[Opening AVAILABLE DATA section]

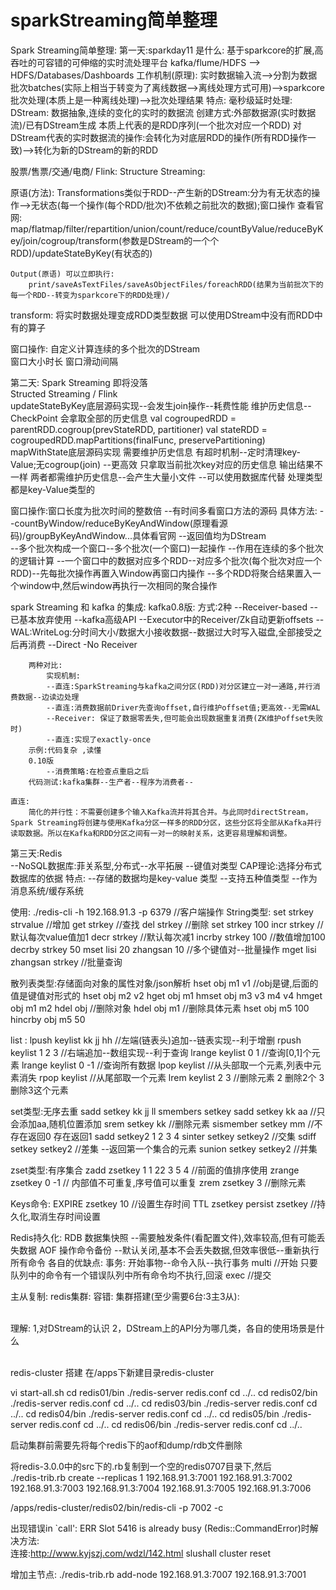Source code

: # sparkStreaming简单整理

Spark Streaming简单整理:
第一天:sparkday11
是什么:
	基于sparkcore的扩展,高吞吐的可容错的可伸缩的实时流处理平台
	kafka/flume/HDFS --> HDFS/Databases/Dashboards
工作机制(原理):
	实时数据输入流-->分割为数据批次batches(实际上相当于转变为了离线数据-->离线处理方式可用)-->sparkcore批次处理(本质上是一种离线处理)-->批次处理结果
特点:
	毫秒级延时处理:
DStream:
	数据抽象,连续的变化的实时的数据流
	创建方式:外部数据源(实时数据流)/已有DStream生成
	本质上代表的是RDD序列(一个批次对应一个RDD)
	对DStream代表的实时数据流的操作:会转化为对底层RDD的操作(所有RDD操作一致)-->转化为新的DStream的新的RDD
	
股票/售票/交通/电商/
Flink: 
Structure Streaming:

原语(方法):
	Transformations类似于RDD--产生新的DStream:分为有无状态的操作-->无状态(每一个操作(每个RDD/批次)不依赖之前批次的数据);窗口操作
		查看官网: map/flatmap/filter/repartition/union/count/reduce/countByValue/reduceByKey/join/cogroup/transform(参数是DStream的一个个RDD)/updateStateByKey(有状态的)
			
	Output(原语) 可以立即执行:
		print/saveAsTextFiles/saveAsObjectFiles/foreachRDD(结果为当前批次下的每一个RDD--转变为sparkcore下的RDD处理)/

transform:
	将实时数据处理变成RDD类型数据
	可以使用DStream中没有而RDD中有的算子
	
窗口操作:
	自定义计算连续的多个批次的DStream  
	窗口大小时长
	窗口滑动间隔
		
第二天:
Spark Streaming 即将没落	
Structed Streaming  /  Flink 	
updateStateByKey底层源码实现--会发生join操作--耗费性能   维护历史信息--CheckPoint   会拿取全部的历史信息
	val cogroupedRDD = parentRDD.cogroup(prevStateRDD, partitioner)
    val stateRDD = cogroupedRDD.mapPartitions(finalFunc, preservePartitioning)
mapWithState底层源码实现  需要维护历史信息
	有超时机制--定时清理key-Value;无cogroup(join) --更高效
	只拿取当前批次key对应的历史信息
输出结果不一样	
两者都需维护历史信息--会产生大量小文件 --可以使用数据库代替
处理类型都是key-Value类型的

窗口操作:窗口长度为批次时间的整数倍 --有时间多看窗口方法的源码
	具体方法:
		--countByWindow/reduceByKeyAndWindow(原理看源码)/groupByKeyAndWindow...具体看官网 
		--返回值均为DStream  
		--多个批次构成一个窗口--多个批次(一个窗口)一起操作
		--作用在连续的多个批次的逻辑计算
		--一个窗口中的数据对应多个RDD--对应多个批次(每个批次对应一个RDD)--先每批次操作再置入Window再窗口内操作
		--多个RDD将聚合结果置入一个window中,然后window再执行一次相同的聚合操作
	
spark Streaming 和 kafka 的集成:
	kafka0.8版:
		方式:2种
			--Receiver-based -- 已基本放弃使用
				--kafka高级API
				--Executor中的Receiver/Zk自动更新offsets
				--WAL:WriteLog:分时间大小/数据大小接收数据--数据过大时写入磁盘,全部接受之后再消费
			--Direct -No Receiver
			
		两种对比:
			实现机制:
			--直连:SparkStreaming与kafka之间分区(RDD)对分区建立一对一通路,并行消费数据--边读边处理
			--直连:消费数据前Driver先查询offset,自行维护offset值;更高效--无需WAL
			--Receiver: 保证了数据零丢失,但可能会出现数据重复消费(ZK维护offset失败时)
			--直连:实现了exactly-once
		示例:代码复杂 ,读懂
		0.10版
			--消费策略:在检查点重启之后
		代码测试:kafka集群--生产者--程序为消费者--
	
	直连:	
		简化的并行性：不需要创建多个输入Kafka流并将其合并。与此同时directStream，Spark Streaming将创建与使用Kafka分区一样多的RDD分区，这些分区将全部从Kafka并行读取数据。所以在Kafka和RDD分区之间有一对一的映射关系，这更容易理解和调整。

第三天:Redis  
	--NoSQL数据库:菲关系型,分布式--水平拓展
	--键值对类型
CAP理论:选择分布式数据库的依据
特点:
	--存储的数据均是key-value 类型
	--支持五种值类型
	--作为消息系统/缓存系统

使用:
	./redis-cli -h 192.168.91.3 -p 6379     //客户端操作
String类型:
	set strkey strvalue		//增加
	get strkey		//查找
	del strkey		//删除
	set strkey 100
	incr strkey 	//默认每次value值加1
	decr strkey		//默认每次减1
	incrby strkey 100		//数值增加100
	decrby strkey 50
	mset lisi 20 zhangsan 10   //多个键值对--批量操作
	mget lisi zhangsan strkey		//批量查询
	
散列表类型:存储面向对象的属性对象/json解析
	hset obj m1 v1 		//obj是键,后面的值是键值对形式的
	hset obj m2 v2 
	hget obj m1
	hmset obj m3 v3 m4 v4
	hmget obj m1 m2 
	hdel obj		//删除对象
	hdel obj m1 	//删除具体元素
	hset obj m5 100
	hincrby obj m5 50 

list :
	lpush keylist kk jj hh   //左端(链表头)追加--链表实现--利于增删
	rpush keylist 1 2 3 	//右端追加--数组实现--利于查询
	lrange keylist 0 1		//查询[0,1]个元素
	lrange keylist 0 -1 	//查询所有数据
	lpop keylist 		//从头部取一个元素,列表中元素消失
	rpop keylist		//从尾部取一个元素
	lrem keylist 2 3		//删除元素  2 删除2个  3  删除3这个元素
	
set类型:无序去重
	sadd setkey kk jj ll
	smembers setkey 
	sadd setkey kk aa   //只会添加aa,随机位置添加
	srem setkey kk 		//删除元素
	sismember setkey mm 	//不存在返回0 存在返回1
	sadd setkey2 1 2 3 4
	sinter setkey setkey2 	//交集
	sdiff setkey setkey2	//差集 --返回第一个集合的元素
	sunion setkey setkey2	//并集

zset类型:有序集合
	zadd zsetkey 1 1 22 3 5 4   //前面的值排序使用
	zrange zsetkey 0 -1 		//
	内部值不可重复,序号值可以重复
	zrem zsetkey 3 		//删除元素
	
Keys命令:	
	EXPIRE zsetkey 10		//设置生存时间
	TTL zsetkey
	persist zsetkey 		//持久化,取消生存时间设置
	
Redis持久化:
	RDB 数据集快照	--需要触发条件(看配置文件),效率较高,但有可能丢失数据
	AOF 操作命令备份  --默认关闭,基本不会丢失数据,但效率很低--重新执行所有命令
	各自的优缺点:
事务:	
	开始事物--命令入队--执行事务
	multi  //开始
	只要队列中的命令有一个错误队列中所有命令均不执行,回滚
	exec 	//提交

主从复制:
redis集群:
容错:
集群搭建(至少需要6台:3主3从):
	


​		
理解:
1,对DStream的认识 
2，DStream上的API分为哪几类，各自的使用场景是什么	
​	

redis-cluster 搭建
在/apps下新建目录redis-cluster

vi start-all.sh	
cd redis01/bin
./redis-server redis.conf
cd ../..
cd redis02/bin
./redis-server redis.conf
cd ../..
cd redis03/bin
./redis-server redis.conf
cd ../..
cd redis04/bin
./redis-server redis.conf
cd ../..
cd redis05/bin
./redis-server redis.conf
cd ../..
cd redis06/bin
./redis-server redis.conf
cd ../..		

启动集群前需要先将每个redis下的aof和dump/rdb文件删除		
		
将redis-3.0.0中的src下的.rb复制到一个空的redis0707目录下,然后				
./redis-trib.rb create --replicas 1 192.168.91.3:7001 192.168.91.3:7002 192.168.91.3:7003 192.168.91.3:7004 192.168.91.3:7005 192.168.91.3:7006

/apps/redis-cluster/redis02/bin/redis-cli -p 7002 -c

出现错误in `call': ERR Slot 5416 is already busy (Redis::CommandError)时解决方法:		
连接:http://www.kyjszj.com/wdzl/142.html
slushall 
cluster reset		
		
增加主节点:
./redis-trib.rb add-node 192.168.91.3:7007 192.168.91.3:7001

[Closing AVAILABLE DATA section]

- **TASK GOAL**
The exercise is to copy out every line above that has the word "hset" in it.

- **RESPONSE FOR THIS EXERCISE**
	hset obj m1 v1 		//obj是键,后面的值是键值对形式的
	hset obj m2 v2 
	hset obj m5 100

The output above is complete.